— EXCERPTED PASSAGE —
Content starts

We just surveyed our customers and related customers using log data for SIEM/IT Ops/Compliance and got a lot of interesting insight into what features people are using. We're hoping to get some cool stories as a part of ongoing research, hopefully we'll get some we can share.
Here are some that come to mind while people get participating:
1. Company has a situation where downtime directly costs them money, but does not invoke any regulatory compliance issues. A virus, an outage, etc, means people are literally not spending money with them, and seconds tick by fast. A security issue causes at least an hour's worth of downtime and could put them out for the entire day. For all these reasons, they have service accounts that they have to share the passwords to (think whiteboard with passwords that have admin access to a set of servers) so that a set of operators can fix issues quickly. Their IT team had thought they restricted usage of these accounts via GPO, since they were highly privileged. Not so - we were able to audit usage of these accounts, find people logging on to them, and making unexpected changes to their own systems (like adding themselves to local admins, installing software, etc).

Content ends

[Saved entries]
Content starts

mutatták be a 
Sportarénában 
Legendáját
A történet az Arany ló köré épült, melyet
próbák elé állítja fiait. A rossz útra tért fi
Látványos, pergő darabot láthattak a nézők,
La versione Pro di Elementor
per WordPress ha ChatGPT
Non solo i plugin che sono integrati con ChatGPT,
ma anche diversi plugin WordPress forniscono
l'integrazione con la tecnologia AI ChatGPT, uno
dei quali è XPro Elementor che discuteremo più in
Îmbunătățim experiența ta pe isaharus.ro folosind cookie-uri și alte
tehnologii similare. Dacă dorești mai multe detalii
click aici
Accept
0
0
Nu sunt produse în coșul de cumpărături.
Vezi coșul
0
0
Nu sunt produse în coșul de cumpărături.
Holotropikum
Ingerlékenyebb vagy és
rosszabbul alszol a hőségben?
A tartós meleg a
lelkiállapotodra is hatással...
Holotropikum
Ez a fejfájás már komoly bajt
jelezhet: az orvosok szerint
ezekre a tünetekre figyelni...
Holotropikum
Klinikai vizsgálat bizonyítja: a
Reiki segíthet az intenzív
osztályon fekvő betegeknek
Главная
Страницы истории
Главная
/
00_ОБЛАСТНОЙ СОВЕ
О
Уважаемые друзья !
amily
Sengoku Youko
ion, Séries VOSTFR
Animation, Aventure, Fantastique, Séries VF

Content ends
Content starts

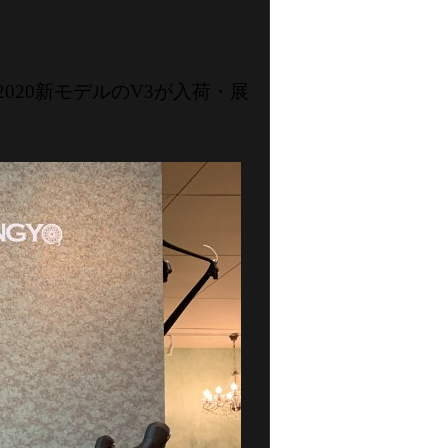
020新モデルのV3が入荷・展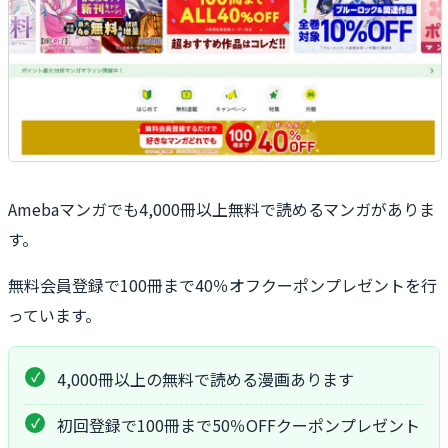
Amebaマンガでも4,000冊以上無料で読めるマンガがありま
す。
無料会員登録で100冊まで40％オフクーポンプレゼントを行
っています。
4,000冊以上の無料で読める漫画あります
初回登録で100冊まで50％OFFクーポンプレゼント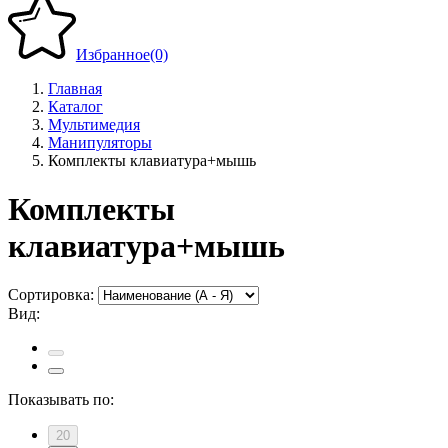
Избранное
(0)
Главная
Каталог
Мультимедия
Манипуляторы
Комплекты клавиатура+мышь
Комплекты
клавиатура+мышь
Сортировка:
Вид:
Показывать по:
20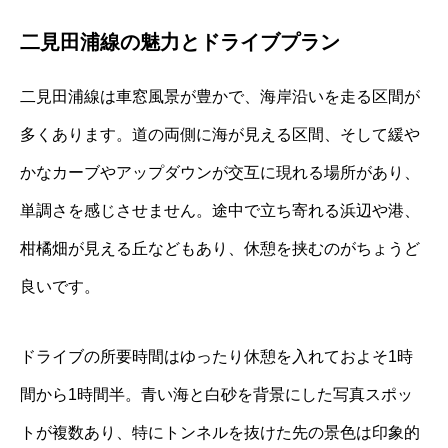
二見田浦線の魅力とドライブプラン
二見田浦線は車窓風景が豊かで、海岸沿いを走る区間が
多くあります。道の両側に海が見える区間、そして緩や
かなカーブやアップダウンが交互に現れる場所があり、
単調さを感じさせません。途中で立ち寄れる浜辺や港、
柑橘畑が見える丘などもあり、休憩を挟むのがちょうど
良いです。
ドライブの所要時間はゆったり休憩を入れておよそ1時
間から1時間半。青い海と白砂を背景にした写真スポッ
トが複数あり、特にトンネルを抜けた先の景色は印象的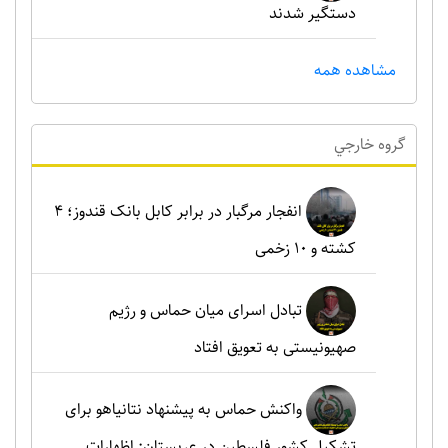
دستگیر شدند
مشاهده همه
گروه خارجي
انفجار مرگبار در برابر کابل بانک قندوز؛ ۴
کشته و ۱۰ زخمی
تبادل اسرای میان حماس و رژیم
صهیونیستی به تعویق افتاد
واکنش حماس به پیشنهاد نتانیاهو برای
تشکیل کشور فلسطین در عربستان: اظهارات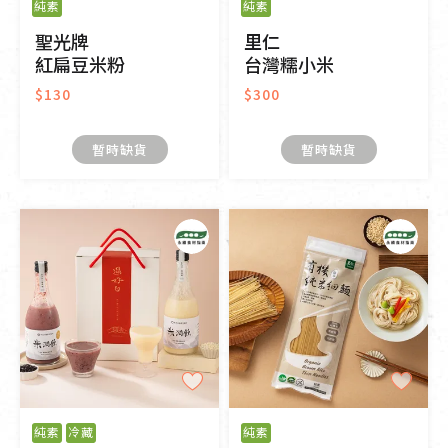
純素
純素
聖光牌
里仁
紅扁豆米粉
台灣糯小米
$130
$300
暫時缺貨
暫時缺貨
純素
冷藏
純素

Content ends
Content starts

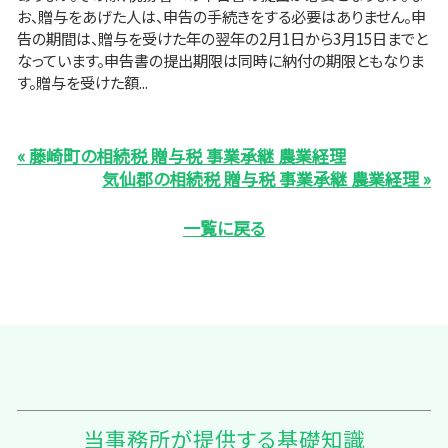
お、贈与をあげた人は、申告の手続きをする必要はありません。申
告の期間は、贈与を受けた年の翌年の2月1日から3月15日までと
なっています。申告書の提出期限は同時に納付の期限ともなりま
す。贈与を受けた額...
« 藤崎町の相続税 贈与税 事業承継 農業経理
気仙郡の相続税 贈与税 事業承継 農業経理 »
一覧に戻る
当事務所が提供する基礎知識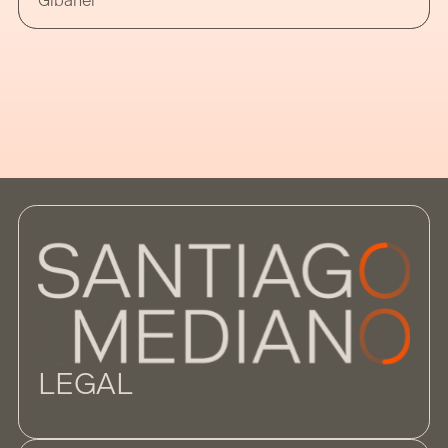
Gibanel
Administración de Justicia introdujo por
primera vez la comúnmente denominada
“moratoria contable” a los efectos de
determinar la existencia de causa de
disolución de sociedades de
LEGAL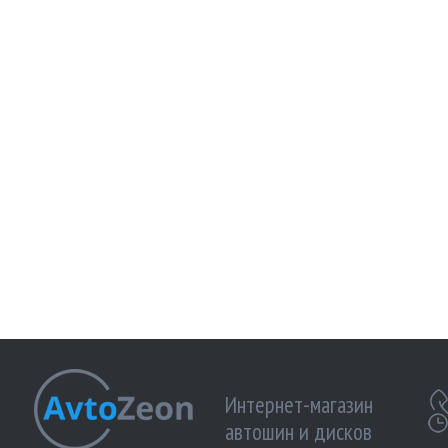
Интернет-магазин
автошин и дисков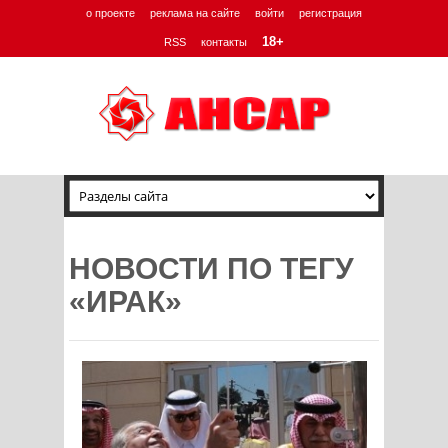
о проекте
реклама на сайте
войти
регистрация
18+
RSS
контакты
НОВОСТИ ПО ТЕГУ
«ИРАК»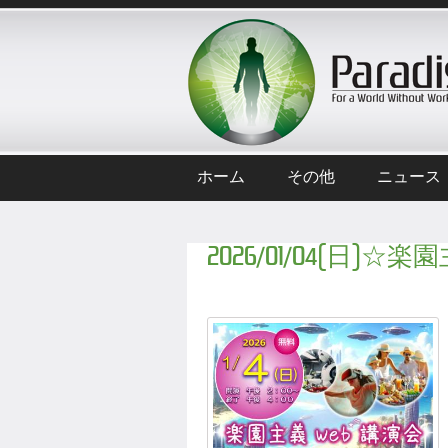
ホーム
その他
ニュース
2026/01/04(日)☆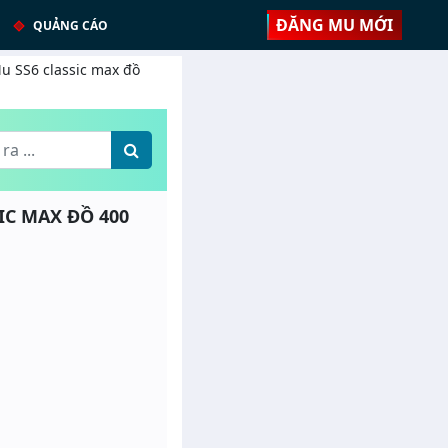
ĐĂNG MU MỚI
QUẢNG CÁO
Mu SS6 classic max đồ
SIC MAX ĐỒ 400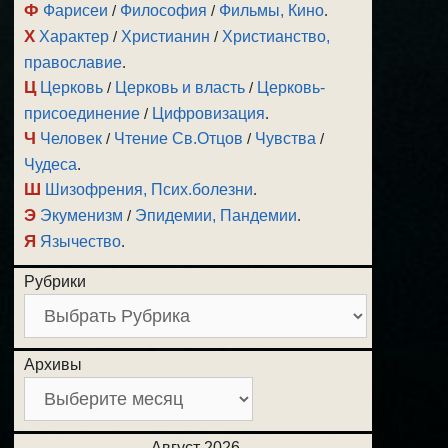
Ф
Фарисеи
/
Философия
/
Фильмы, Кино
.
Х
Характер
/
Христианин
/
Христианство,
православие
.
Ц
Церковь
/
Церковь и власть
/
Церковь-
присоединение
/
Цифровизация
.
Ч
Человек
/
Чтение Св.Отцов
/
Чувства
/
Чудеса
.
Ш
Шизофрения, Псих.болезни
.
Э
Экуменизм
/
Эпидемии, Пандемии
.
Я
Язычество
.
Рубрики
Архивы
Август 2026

Content ends

— ABOUT THIS EXERCISE —
Update the survey post starting with "We just surveyed" and going on through "we can share.", putting "useful insight" in place of "interesting insight". The rows play no part in this.

— ANSWER FOR THE TASK —
We just surveyed our customers and related customers using log data for SIEM/IT Ops/Compliance and got a lot of useful insight into what features people are using. We're hoping to get some cool stories as a part of ongoing research, hopefully we'll get some we can share.